I was catching up on my email and I received one from my aunt about the beauty of growing old. I want that. I want my hair to go grey, I want the freedom to retire and sit on my back porch all morning if I want. I want to sing, dance, and laugh with abandon and not care who is watching. I want to not care what I look like in a swimsuit and just swim anyway. I want to grow old and wrinkled and join the red hat society and hang out with other old wrinkly women who don’t care what people think. I want the beauty and wisdom that comes with age. I don’t want to leave this world before my time; I want to eek every last drop out of this existence before I go home to the next. I want to go to my daughter’s graduation and scream her name at the top of my lungs, I want to see her graduate beauty school and college, and watch my dad walk her down the aisle at her wedding. I want to be there when she has her children, and watch those children grow. I want to see my son get out on his own and bring his family together and see my grandson’s first day of school. Watch my grandson graduate from kindergarten and junior high and high school, like my parents got to watch their grandkids.

I want to outlive my parents; I don’t want them to have to every say goodbye to me first. That just wouldn’t be fair to them to lose their daughter. I want to marry the love of my life and grow old and travel the world, going to the opera, museums and sharing our old age together. I want to live long enough to retire from my job, not have to go out on disability because I’m too sick and can’t work anymore.
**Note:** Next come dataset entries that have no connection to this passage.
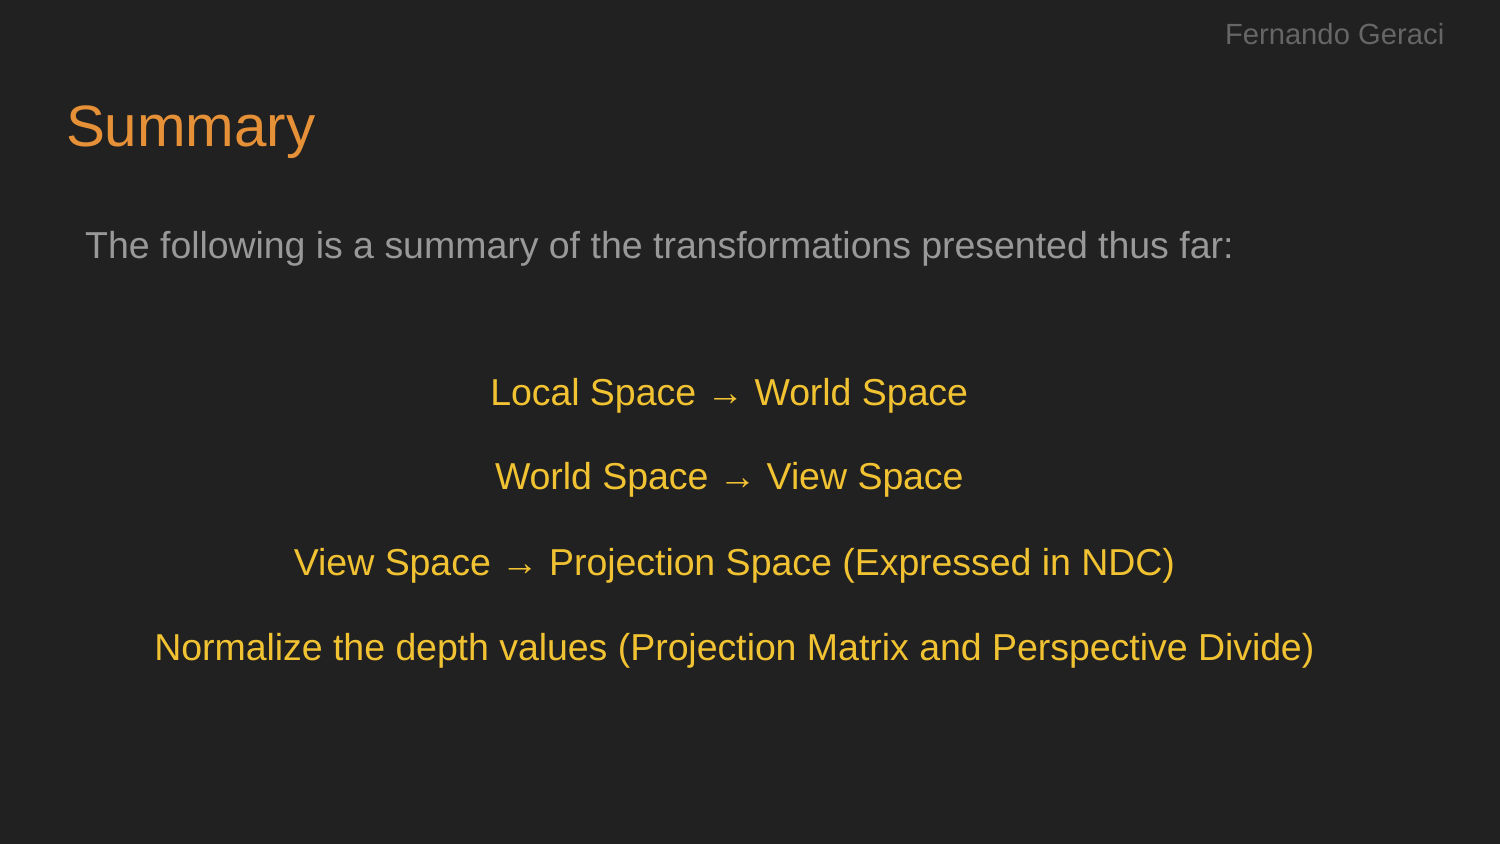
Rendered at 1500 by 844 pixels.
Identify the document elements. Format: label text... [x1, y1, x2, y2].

text_box Local Space → World Space World Space → View Space View Space → Projection Space (Expressed in NDC) Normalize the depth values (Projection Matrix and Perspective Divide) [51, 268, 1419, 761]
text_box The following is a summary of the transformations presented thus far: [70, 205, 1449, 278]
title Summary [51, 72, 1449, 167]
text_box Fernando Geraci [1169, 0, 1500, 69]
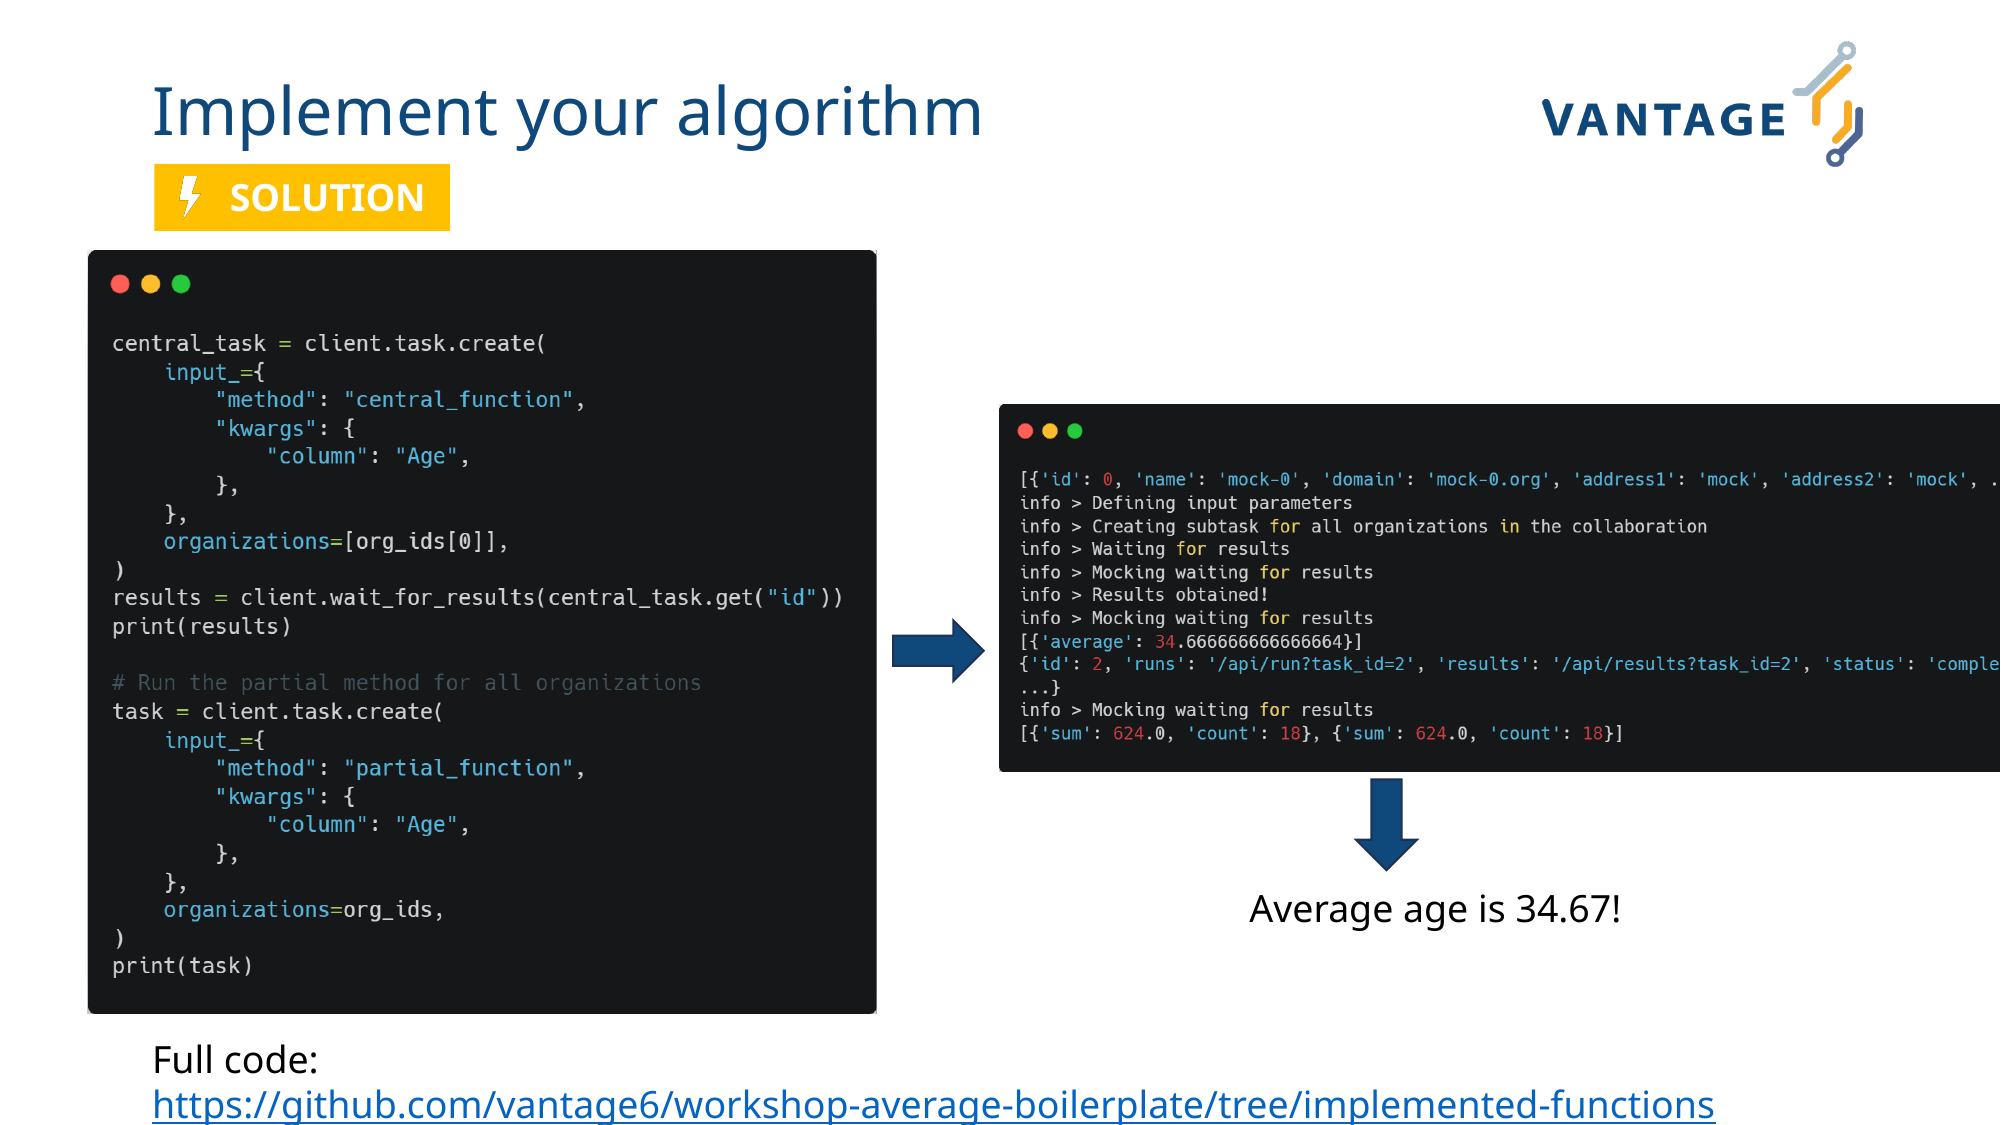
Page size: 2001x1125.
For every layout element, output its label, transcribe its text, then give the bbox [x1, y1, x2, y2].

text_box Full code: https://github.com/vantage6/workshop-average-boilerplate/tree/implemented-functions [137, 1028, 1787, 1125]
picture [87, 250, 877, 1014]
text_box [892, 617, 986, 684]
title Implement your algorithm [137, 80, 1480, 148]
text_box [1353, 778, 1420, 872]
picture [999, 404, 2000, 772]
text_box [154, 163, 467, 231]
text_box Average age is 34.67! [1234, 877, 1751, 938]
picture [1542, 41, 1863, 167]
I’m not ready to face my death yet. It needs to be much much farther in the future than I can look right now. I need it to be 20-30-40 years from now. I have to make it through. There are just too many of us who get taken before our time, and I don’t want to be one of them. I have had a good life so far, it has been full of surprises and love and adventure, but I am just positive there is more of the good life to come. Life is good; I’m not ready to leave it yet.

So I fight. I stand tall in the face of the beast and I fight hard. As I sit in front of my fireplace that I love so much, with my animals by my side and my daughter texting me from school (doesn’t she ever pay attention in class?) I know that my life is still worth living, worth saving, worth fighting for.
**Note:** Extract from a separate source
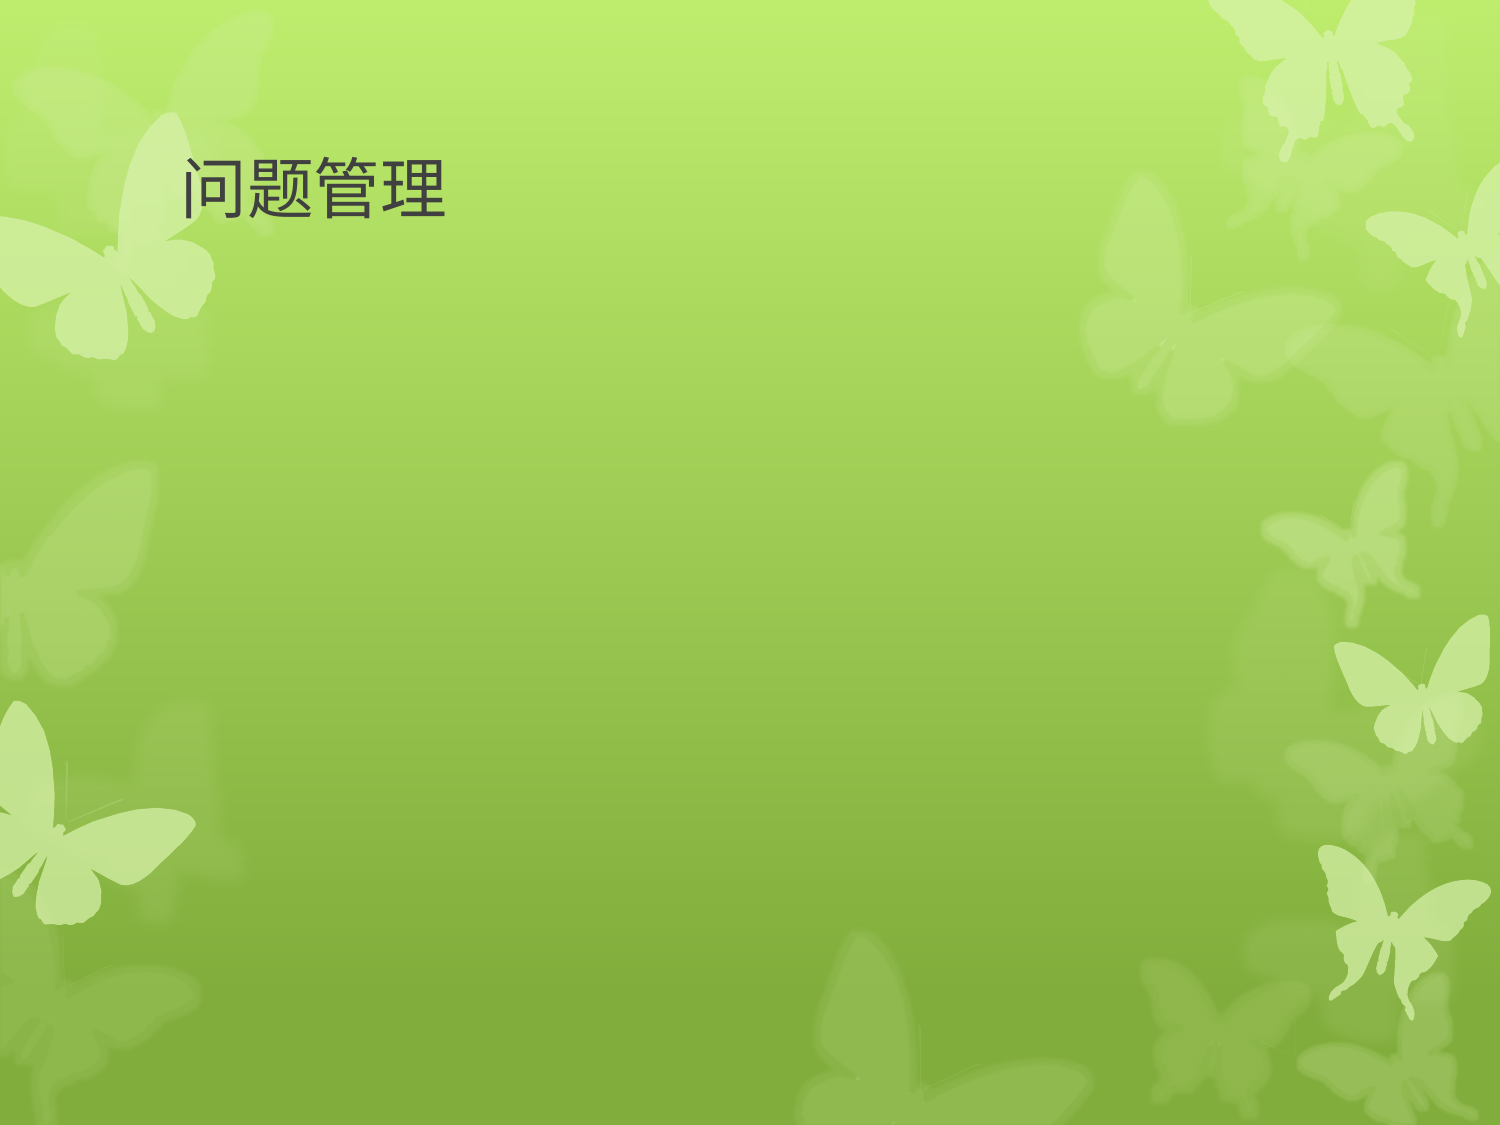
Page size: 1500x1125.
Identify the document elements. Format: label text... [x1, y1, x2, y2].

title 问题管理 [165, 110, 1335, 263]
So I fight. This battle is not over; the war is far from being won. But I have an army of soldiers who stand beside me and are fighting right along with me. I see that now, I see the power of their strength and their prayers. I am not alone. You have raised me up; the mountain isn’t quite so steep and tall after all. I can make it with all of you on my side.

Thanks for carrying me when I couldn’t walk anymore. You came through when I needed you the most. I am overwhelmed with gratitude and humbled by your love. God sent me angels, lots of them you know who you are!